Following his injury, Ronaldo spent many more months off the pitch. He flew back to Brazil and trained with Corinthians during his rehabilitation period. He then signed a short term deal with the club in December 2008.

After making his debut in March 2009, Ronaldo recaptured his goalscoring form, scoring seven goals in eight matches. He also helped the club to lift their third Copa do Brazil in 2009.

Despite making a good impression with Corinthians in his first season, Ronaldo continued to struggle with injury and weight issues. He signed a one-year contract extension with the club early in 2010. But he only played a handful of matches after this and eventually retired in 2011.

Brazil National Team – 91 Appearances – 58 Goals

At 17, Ronaldo was part of the Brazil side who won the 1994 World Cup in the U.S, but he didn’t feature in the tournament, despite making his debut six months earlier against Argentina.

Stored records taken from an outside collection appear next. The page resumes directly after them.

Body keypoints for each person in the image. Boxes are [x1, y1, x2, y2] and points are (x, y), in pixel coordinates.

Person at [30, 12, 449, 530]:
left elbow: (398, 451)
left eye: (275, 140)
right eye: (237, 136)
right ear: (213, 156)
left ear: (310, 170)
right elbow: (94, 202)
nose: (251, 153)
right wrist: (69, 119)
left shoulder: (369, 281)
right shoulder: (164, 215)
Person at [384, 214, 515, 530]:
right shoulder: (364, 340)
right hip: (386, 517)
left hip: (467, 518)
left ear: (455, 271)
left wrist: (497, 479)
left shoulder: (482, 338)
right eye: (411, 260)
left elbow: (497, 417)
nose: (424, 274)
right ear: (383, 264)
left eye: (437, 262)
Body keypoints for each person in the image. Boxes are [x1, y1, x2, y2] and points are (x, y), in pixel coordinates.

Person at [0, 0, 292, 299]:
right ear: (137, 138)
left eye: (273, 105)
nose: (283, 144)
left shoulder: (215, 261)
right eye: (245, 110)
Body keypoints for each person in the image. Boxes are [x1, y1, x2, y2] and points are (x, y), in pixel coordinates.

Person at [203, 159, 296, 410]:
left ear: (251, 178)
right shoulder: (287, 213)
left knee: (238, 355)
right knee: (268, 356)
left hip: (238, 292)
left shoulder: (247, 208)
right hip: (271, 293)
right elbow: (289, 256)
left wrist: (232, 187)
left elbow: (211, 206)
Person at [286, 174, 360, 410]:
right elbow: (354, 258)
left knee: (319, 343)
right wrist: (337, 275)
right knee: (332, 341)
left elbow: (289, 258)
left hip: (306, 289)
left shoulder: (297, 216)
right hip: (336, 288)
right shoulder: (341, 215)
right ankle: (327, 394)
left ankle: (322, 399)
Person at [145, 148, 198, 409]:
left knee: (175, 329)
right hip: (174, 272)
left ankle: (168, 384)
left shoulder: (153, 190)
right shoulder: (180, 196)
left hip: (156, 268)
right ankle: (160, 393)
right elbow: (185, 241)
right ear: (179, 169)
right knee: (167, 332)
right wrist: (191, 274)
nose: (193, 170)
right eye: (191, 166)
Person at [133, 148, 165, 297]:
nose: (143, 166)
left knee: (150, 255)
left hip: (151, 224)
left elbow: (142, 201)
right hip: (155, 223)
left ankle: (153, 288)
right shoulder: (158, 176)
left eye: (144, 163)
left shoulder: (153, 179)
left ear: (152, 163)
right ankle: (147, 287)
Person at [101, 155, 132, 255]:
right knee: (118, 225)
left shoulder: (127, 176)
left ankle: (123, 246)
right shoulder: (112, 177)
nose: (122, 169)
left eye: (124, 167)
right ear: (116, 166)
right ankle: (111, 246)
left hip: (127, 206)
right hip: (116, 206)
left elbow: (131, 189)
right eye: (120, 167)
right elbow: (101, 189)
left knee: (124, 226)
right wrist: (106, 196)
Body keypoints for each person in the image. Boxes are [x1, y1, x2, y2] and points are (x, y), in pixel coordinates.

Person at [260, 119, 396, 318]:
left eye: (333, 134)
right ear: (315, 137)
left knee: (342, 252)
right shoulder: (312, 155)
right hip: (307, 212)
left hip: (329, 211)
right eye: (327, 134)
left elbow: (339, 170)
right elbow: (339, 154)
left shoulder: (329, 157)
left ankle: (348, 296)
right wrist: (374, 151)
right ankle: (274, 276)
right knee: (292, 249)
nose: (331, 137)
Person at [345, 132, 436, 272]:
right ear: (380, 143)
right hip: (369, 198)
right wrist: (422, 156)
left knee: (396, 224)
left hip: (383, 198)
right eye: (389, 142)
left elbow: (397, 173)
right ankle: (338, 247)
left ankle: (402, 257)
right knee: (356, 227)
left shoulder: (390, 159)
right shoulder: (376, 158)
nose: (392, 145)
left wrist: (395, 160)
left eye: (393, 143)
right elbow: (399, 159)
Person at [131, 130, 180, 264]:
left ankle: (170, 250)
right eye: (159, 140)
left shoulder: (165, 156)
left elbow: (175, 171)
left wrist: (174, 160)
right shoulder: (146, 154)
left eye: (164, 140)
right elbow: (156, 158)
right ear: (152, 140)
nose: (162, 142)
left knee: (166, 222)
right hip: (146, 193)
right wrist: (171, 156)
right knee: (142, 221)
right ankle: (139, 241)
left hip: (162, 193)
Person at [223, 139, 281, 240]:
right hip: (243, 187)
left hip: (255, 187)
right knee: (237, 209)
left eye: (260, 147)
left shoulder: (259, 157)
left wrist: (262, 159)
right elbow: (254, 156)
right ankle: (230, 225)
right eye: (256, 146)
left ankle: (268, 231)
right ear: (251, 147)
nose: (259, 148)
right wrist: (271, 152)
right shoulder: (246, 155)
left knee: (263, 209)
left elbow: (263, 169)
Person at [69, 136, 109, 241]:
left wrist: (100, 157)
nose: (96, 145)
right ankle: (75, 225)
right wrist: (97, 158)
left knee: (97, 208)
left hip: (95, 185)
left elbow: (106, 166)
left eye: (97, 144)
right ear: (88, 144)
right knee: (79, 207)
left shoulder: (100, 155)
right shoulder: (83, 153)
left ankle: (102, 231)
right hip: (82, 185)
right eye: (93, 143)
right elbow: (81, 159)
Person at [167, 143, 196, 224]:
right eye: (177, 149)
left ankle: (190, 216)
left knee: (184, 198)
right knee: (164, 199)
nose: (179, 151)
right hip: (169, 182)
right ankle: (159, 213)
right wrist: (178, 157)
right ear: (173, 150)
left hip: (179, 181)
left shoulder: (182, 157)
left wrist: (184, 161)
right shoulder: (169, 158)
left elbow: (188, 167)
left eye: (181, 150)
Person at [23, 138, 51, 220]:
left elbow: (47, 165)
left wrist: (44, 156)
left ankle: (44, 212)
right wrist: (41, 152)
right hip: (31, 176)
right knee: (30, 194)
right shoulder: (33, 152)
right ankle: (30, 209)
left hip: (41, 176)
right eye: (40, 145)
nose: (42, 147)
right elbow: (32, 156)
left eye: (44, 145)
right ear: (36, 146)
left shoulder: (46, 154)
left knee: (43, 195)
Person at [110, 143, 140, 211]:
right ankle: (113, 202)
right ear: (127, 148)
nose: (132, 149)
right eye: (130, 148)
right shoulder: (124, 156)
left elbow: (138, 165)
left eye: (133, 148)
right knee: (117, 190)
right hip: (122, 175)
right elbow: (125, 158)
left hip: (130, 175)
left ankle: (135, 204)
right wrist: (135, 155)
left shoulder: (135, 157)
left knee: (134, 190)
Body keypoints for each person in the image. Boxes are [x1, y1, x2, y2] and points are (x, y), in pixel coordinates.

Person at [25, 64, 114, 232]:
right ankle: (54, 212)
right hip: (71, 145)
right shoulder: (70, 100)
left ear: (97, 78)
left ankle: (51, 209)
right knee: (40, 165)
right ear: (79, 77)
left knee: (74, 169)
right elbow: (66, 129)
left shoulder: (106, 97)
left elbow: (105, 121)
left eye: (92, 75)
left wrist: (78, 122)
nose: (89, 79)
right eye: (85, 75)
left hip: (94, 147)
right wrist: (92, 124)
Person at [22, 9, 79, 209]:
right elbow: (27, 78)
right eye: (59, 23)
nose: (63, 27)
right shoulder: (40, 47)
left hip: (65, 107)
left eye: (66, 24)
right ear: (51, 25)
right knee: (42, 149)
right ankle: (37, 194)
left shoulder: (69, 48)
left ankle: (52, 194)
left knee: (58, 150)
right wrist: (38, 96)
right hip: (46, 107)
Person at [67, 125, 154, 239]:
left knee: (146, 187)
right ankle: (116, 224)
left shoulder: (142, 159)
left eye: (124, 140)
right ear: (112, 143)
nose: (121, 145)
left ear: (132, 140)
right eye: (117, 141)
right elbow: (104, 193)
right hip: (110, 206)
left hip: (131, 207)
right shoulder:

Ronaldo was hugely successful with the Brazil team in the following years. In 1997 and 1999, he helped Brazil to win back to back Copa Americas. The striker was named player of the tournament in 1997 and was top-scorer in 1999.

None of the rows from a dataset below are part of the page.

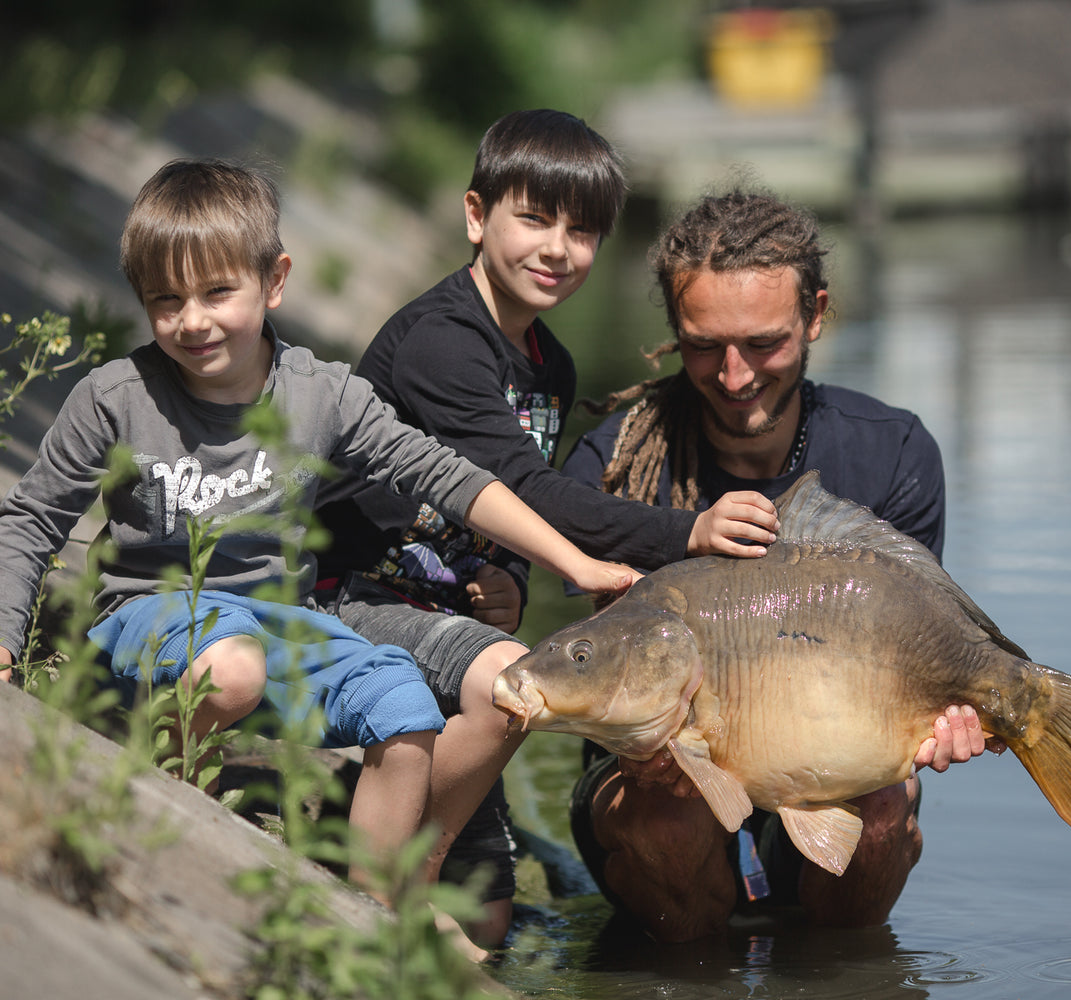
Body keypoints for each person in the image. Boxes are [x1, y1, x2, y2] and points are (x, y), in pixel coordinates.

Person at [0, 158, 637, 960]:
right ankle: (153, 800)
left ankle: (376, 911)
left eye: (216, 294)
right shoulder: (116, 396)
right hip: (145, 619)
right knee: (233, 667)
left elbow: (445, 476)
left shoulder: (322, 394)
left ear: (274, 281)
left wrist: (577, 565)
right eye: (165, 301)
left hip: (284, 621)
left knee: (405, 703)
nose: (192, 321)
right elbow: (32, 519)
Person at [313, 110, 777, 946]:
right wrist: (686, 533)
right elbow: (524, 483)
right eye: (534, 218)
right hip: (350, 600)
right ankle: (394, 877)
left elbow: (506, 517)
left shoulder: (550, 366)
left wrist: (513, 581)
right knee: (513, 684)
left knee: (487, 926)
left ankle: (395, 826)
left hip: (445, 618)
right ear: (475, 216)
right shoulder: (440, 343)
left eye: (583, 231)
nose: (557, 248)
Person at [561, 190, 998, 943]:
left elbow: (919, 644)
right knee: (666, 814)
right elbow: (604, 670)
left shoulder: (894, 455)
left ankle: (838, 980)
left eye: (763, 343)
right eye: (703, 346)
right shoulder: (612, 469)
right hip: (658, 776)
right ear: (673, 331)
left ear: (816, 315)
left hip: (828, 763)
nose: (734, 376)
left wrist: (950, 717)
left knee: (886, 809)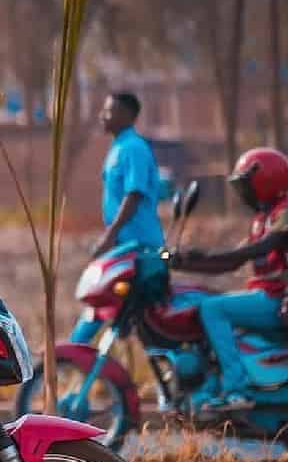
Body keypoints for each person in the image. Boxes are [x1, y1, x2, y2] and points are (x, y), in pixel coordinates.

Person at [171, 147, 288, 413]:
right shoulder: (262, 219)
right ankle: (211, 385)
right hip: (266, 296)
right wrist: (189, 261)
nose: (242, 192)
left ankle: (237, 388)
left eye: (246, 185)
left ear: (265, 180)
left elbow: (267, 245)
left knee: (212, 308)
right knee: (201, 301)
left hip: (277, 298)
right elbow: (232, 261)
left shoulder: (284, 211)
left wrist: (210, 255)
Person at [74, 91, 166, 342]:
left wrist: (110, 235)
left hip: (139, 246)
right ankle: (74, 354)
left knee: (104, 299)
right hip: (124, 243)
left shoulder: (133, 148)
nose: (102, 116)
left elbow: (134, 194)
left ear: (126, 115)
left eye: (109, 111)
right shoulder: (119, 147)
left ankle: (73, 351)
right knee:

He was also synonymous with the talented Brazil sides in the 1998 and 2002 World Cup tournaments. In 1998, Ronaldo played a part in seven goals for his nation and led the team to the final against France. In bizarre circumstances, however, the leading scorer suffered a fit an hour before kick-off and was removed from the starting 11. He recovered and was reinstated into the team, but struggled in the match, which Brazil lost 3-1.

Ronaldo was also part of the 2002 World Cup-winning Brazil team. Featuring alongside the likes of Ronaldinho and Roberto Carlos, Ronaldo helped his nation to win the tournament. He scored against every opponent in the tournament except against England in the quarter-finals and netted twice in the 2-0 final win over Germany.

Style of Play

From a young age, Ronaldo displayed a rawness learned from street football and by playing futsal. He displayed this so often on the biggest stages in world football, often taking on players with step overs, turns, flicks and driving forward to score.

As his career edged on, Ronaldo added more finesse to his game. He started to score free-kicks and more delicate goals akin to a poacher following his injury problems.

Ronaldo was a player who had everything to be the world’s best, but the unfortunate nature of his injuries only gave him half of a glittering career.

Football legacy

Even today, many superstar players cite Ronaldo as an inspiration to score goals. He could do almost anything with the football, which added that element of class to his goal-scoring ability.

The iconic Brazilian has been enshrined in football lore as R9 following the rise of Portuguese superstar Cristiano Ronaldo (R7) in more recent years.